When I was a kid we never went anywhere, except once every two or three months we would pile into the Volkswagen beetle and drive the 180 miles or so east from my hometown of Selma, Alabama, to visit my maternal grandmother and uncle in Columbus, Georgia. They lived in a house on the outskirts of Columbus that my uncle Lowell built himself after World War II. He was a veteran who drove a supply truck behind the lines in Italy during the war. I never saw him do anything but sit in an easy chair smoking cigarettes, drinking coffee and reading paperback novels. There was a closet in that house that was filled literally floor-to-ceiling with the paperbacks he had read.
During those weekends I spent in that house there wasn't much to do besides a little homework I brought with me, watch television on a black-and-white console with a roof antenna that only brought in two or three stations, and read. I would help myself to the paperbacks in that closet. That was 1960, 1961, 1962, 1963. I was 10, 11, 12, 13 years old. There were several different genres in that closet: mysteries, crime thrillers, adventure novels, but mostly science fiction. That was the pulp-fiction era and there was lots of pulp fiction in that closet. That closet, more than anything else, was what got me started reading.
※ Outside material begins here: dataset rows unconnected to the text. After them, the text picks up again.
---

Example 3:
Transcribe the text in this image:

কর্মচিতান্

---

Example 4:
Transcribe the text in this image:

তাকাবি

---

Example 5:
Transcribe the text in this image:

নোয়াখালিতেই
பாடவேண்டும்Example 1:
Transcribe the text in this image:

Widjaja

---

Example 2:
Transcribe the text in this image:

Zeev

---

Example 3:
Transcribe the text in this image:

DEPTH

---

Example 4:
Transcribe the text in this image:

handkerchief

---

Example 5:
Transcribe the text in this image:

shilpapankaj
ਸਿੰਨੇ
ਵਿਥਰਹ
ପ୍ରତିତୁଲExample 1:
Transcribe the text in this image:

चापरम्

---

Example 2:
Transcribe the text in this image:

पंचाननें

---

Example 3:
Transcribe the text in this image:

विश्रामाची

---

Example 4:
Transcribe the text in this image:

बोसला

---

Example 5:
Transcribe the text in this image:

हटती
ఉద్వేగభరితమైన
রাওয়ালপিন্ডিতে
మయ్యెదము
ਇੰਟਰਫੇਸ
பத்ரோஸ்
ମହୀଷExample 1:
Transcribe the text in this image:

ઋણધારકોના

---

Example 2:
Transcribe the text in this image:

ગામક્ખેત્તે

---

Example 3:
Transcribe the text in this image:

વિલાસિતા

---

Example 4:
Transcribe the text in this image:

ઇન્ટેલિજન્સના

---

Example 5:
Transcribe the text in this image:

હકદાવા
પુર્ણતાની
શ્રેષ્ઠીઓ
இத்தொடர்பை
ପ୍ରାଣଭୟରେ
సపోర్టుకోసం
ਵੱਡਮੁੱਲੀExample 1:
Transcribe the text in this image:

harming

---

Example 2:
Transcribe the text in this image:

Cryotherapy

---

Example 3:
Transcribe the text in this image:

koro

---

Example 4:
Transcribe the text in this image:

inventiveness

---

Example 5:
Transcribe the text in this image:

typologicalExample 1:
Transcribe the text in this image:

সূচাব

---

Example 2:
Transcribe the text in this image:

I still have some of the pulp-fiction paperbacks that came out of that closet. I found a couple of them in a box of paperbacks that I pulled out of storage recently. "Edge of Time" by David Grinnell was published in 1958, cost 45 cents, and is only 142 pages. I remember reading it 60-plus years ago and really enjoying it. I remember almost nothing else about it. I'm going to re-read it, largely as a reminiscence of my pre-teen youth. I'm going to start on it today.